* _WHAT THIS TASK INVOLVES_: Copy nothing from the entries below except the lines from the one containing "273 794 9.88" through the one containing "841 815 9.16", and copy those exactly.

(Recorded data)
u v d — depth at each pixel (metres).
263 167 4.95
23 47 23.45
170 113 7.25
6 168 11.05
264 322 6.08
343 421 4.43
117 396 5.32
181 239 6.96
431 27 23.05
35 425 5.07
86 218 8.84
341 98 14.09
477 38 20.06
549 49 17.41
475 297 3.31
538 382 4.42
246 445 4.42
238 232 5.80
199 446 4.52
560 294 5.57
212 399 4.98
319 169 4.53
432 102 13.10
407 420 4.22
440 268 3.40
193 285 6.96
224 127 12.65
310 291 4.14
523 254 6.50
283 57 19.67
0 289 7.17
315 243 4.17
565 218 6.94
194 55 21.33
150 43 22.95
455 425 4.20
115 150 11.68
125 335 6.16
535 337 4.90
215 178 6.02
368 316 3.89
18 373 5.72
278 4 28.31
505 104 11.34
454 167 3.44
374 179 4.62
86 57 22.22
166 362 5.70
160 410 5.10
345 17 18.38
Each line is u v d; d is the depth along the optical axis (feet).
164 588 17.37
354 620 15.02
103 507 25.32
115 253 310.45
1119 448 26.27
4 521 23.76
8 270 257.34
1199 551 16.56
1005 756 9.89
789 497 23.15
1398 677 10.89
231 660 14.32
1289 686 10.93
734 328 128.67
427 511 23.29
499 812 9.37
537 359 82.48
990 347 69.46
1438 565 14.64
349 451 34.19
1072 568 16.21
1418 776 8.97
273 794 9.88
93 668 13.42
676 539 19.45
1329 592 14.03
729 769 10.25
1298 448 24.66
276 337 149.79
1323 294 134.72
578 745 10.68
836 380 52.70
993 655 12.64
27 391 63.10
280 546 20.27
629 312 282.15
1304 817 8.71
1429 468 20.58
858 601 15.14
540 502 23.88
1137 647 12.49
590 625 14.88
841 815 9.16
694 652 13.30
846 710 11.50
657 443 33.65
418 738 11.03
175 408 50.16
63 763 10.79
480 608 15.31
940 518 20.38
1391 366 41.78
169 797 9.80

* _ANSWER TO THIS TASK_:
273 794 9.88
93 668 13.42
676 539 19.45
1329 592 14.03
729 769 10.25
1298 448 24.66
276 337 149.79
1323 294 134.72
578 745 10.68
836 380 52.70
993 655 12.64
27 391 63.10
280 546 20.27
629 312 282.15
1304 817 8.71
1429 468 20.58
858 601 15.14
540 502 23.88
1137 647 12.49
590 625 14.88
841 815 9.16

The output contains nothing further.